6. New tools to simplify security in scale will emerge
This year I’ll finish up with the always hot topic of security. While I do believe security concerns are still holding some back, I do not think it continues to be a widespread barrier to adoption. It’s important to recognize that adequate, well-proven tools exist to address foundational security needs today, and the well-publicized breaches are generally the result of these tools being poorly implemented, if at all. In all cases, implementing security measures involves working with people that know what they’re doing and who practice defense in depth rather than promoting some single magical answer. We should be concerned but not paralyzed because the latter limits us from achieving value and risk getting left behind. Given the aforementioned convergence on the platform basics, developers can place more focus on tools to close key security usability gaps, and in 2018 we’ll see more innovations to simplify the secure onboarding of devices and manage security certificates in scale. While gateways are the first line of defense for dumb sensors, another area ripe for innovation is extending root of trust to smart sensors at the very edge where data is first conceived.

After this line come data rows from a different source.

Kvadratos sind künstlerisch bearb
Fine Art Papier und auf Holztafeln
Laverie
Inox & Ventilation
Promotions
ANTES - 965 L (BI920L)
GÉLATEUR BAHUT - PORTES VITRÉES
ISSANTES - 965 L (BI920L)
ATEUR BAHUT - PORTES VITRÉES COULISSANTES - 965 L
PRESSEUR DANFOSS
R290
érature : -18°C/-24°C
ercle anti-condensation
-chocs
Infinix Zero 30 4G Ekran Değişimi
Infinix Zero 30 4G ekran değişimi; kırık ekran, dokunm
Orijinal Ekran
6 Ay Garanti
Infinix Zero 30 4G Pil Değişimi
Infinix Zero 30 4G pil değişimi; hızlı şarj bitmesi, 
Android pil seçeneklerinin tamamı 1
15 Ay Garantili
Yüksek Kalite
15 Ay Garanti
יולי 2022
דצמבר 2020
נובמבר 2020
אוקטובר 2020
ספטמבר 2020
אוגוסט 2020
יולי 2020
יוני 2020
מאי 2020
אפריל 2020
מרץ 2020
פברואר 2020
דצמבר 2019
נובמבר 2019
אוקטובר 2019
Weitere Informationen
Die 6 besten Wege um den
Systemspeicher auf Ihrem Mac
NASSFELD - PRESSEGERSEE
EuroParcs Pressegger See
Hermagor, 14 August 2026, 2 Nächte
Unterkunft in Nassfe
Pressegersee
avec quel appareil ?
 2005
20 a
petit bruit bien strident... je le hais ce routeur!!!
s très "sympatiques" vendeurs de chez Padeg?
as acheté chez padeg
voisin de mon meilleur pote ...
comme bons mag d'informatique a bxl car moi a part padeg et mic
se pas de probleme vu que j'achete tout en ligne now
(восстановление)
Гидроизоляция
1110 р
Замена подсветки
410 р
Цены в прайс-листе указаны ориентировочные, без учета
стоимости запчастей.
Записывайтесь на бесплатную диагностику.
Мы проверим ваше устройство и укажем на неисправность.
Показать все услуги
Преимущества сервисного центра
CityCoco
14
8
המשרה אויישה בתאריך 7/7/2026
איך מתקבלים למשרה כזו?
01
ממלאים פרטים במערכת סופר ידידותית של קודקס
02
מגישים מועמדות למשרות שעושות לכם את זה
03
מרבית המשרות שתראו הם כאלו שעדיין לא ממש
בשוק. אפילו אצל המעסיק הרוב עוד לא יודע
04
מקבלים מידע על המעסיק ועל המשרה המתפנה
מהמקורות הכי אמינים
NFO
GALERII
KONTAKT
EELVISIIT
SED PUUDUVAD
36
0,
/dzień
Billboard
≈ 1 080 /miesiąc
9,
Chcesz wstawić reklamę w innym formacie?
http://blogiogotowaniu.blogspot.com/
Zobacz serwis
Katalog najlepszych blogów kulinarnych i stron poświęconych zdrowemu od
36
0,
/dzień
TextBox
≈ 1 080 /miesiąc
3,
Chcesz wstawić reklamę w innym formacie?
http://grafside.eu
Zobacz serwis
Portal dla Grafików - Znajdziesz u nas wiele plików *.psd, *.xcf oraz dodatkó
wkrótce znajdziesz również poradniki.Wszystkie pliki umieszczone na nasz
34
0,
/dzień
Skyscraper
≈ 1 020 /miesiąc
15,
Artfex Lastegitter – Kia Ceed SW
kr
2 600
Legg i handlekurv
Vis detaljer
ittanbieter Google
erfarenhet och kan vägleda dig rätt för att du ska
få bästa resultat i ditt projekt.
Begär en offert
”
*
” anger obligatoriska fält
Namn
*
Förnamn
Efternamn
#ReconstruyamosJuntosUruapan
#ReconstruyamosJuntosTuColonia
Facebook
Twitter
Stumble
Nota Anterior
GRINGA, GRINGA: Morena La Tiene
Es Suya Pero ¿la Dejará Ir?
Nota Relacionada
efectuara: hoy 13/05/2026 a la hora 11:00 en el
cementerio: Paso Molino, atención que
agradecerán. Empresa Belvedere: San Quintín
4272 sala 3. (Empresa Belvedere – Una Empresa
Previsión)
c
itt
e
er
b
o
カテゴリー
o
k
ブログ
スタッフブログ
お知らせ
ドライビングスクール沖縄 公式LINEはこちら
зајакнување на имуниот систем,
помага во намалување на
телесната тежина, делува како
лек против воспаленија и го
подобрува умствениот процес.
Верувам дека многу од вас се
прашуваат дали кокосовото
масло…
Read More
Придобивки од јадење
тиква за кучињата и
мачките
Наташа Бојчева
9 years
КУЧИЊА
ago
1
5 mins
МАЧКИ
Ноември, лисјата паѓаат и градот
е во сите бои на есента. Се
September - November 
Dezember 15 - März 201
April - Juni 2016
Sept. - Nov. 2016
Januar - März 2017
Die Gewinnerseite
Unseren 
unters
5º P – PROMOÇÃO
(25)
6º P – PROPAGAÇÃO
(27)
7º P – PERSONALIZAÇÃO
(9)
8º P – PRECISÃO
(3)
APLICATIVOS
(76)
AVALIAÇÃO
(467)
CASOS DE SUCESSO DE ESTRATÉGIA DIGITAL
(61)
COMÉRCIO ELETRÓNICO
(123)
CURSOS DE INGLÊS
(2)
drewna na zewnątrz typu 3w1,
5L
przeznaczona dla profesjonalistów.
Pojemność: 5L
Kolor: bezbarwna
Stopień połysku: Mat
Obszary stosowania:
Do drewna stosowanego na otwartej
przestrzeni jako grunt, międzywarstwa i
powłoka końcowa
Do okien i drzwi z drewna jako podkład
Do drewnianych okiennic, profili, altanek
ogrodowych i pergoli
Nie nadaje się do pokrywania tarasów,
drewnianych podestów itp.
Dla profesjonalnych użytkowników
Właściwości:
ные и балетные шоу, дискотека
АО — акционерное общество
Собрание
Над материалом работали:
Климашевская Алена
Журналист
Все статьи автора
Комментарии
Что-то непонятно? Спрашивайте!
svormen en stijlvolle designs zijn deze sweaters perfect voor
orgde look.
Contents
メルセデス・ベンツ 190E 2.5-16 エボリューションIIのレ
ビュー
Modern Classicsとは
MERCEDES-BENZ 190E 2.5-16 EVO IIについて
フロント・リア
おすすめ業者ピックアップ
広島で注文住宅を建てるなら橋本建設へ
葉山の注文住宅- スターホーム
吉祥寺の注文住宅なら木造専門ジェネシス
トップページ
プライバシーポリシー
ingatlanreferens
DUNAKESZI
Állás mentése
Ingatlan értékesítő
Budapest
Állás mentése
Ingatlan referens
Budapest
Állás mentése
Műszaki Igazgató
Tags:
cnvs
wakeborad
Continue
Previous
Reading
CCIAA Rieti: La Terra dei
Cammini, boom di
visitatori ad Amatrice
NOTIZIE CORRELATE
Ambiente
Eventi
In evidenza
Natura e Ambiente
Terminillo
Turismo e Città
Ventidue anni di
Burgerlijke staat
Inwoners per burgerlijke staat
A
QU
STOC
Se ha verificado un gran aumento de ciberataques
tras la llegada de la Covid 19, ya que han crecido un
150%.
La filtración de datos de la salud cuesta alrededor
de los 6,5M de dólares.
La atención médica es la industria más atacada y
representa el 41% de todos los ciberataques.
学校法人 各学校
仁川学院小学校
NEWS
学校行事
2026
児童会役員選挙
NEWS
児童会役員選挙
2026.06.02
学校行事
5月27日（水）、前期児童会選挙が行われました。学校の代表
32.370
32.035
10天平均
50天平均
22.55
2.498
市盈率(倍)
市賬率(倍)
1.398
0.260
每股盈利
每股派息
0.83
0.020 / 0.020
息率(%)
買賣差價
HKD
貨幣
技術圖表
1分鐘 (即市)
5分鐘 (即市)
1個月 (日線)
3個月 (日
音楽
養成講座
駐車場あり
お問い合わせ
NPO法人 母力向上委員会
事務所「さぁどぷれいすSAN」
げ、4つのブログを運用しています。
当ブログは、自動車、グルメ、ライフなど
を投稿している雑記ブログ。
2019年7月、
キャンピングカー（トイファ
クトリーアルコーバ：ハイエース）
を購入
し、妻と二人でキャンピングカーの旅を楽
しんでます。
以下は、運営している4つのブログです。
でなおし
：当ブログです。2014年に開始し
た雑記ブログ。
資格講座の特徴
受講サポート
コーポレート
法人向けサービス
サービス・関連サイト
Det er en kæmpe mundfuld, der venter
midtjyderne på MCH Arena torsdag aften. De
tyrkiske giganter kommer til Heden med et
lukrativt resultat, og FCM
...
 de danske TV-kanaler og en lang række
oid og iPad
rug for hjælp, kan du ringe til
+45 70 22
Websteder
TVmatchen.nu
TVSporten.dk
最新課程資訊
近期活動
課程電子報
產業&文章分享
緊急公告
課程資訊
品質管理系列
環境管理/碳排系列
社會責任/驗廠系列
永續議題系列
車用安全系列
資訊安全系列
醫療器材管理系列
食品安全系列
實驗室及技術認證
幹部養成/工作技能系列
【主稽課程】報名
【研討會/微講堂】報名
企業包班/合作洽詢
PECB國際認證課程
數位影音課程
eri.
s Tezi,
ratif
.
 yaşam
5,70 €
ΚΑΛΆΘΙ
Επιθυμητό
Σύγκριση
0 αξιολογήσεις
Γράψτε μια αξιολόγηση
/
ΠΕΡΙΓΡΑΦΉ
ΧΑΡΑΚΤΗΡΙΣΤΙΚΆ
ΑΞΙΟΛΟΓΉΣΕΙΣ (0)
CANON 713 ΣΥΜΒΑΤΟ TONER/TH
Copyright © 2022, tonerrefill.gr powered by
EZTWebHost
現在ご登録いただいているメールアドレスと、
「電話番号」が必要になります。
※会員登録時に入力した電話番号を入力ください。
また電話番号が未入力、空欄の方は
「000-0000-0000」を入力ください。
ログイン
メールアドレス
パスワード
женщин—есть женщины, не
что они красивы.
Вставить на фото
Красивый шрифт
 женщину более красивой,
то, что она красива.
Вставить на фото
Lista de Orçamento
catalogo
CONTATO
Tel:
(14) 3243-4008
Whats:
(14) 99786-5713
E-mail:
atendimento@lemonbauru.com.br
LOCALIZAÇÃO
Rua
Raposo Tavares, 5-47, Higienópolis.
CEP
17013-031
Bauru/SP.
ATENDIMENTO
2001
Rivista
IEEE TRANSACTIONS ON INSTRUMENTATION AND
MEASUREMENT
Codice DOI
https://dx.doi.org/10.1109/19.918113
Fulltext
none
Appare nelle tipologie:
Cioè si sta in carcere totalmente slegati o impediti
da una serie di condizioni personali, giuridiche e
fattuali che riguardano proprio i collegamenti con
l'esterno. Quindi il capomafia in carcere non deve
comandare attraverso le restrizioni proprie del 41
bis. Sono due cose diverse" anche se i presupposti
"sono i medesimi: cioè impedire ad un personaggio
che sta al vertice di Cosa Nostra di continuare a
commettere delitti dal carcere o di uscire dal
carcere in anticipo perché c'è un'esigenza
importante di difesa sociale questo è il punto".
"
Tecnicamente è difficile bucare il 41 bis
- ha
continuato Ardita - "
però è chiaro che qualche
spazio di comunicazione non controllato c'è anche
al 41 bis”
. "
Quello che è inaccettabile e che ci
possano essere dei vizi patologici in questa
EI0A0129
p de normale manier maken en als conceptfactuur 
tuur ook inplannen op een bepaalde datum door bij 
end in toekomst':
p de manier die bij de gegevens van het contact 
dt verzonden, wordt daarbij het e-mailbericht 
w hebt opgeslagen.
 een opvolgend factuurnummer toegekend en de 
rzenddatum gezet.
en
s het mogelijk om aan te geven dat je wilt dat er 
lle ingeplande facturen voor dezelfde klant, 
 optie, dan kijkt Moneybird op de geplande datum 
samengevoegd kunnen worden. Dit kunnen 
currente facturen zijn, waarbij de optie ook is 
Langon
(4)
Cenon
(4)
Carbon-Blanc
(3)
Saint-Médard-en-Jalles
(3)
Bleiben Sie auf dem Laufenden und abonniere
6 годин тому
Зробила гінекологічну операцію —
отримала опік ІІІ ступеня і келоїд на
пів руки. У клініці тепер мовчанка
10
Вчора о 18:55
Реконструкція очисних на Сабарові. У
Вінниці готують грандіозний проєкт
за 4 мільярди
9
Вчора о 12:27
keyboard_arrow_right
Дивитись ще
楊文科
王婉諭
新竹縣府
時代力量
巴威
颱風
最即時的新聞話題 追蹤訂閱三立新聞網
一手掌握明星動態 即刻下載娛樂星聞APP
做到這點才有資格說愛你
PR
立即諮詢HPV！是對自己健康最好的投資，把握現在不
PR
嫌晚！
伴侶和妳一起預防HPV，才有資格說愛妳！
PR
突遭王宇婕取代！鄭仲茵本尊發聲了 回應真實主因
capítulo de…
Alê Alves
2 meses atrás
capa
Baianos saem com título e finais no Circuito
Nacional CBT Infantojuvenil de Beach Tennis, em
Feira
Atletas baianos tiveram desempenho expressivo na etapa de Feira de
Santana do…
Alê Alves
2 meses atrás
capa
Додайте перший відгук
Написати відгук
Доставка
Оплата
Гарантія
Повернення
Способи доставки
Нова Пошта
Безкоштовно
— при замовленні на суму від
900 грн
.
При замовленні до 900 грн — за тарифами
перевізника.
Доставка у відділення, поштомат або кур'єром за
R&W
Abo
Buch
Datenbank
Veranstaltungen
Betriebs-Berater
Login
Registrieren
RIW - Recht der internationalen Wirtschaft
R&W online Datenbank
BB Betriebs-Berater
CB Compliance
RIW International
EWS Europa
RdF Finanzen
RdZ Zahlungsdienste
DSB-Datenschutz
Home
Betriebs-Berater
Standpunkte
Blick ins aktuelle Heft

The resulting soup-to-nuts trust and providence throughout the data lifecycle is paramount to graduating to super-advanced class — selling your sensor data to unknown third parties. Efforts like EdgeX are also important here because trust is built on common ground and open source is a highly effective way to achieve it across both public and private domains. Finally, as we get out of what I call the party-of-one “PoC friend zone” and into deployment scale, end users will quickly learn to appreciate the importance of enterprise/industrial-grade hardware and remote manageability consoles. Raspberry Pi’s and CLI’s are great tools for prototyping, but simply don’t cut it in the real world of scale.
Here’s to a great 2017 and an exciting 2018 for IoT!
Do you agree with these predictions? What other trends do you think will impact the market in 2018?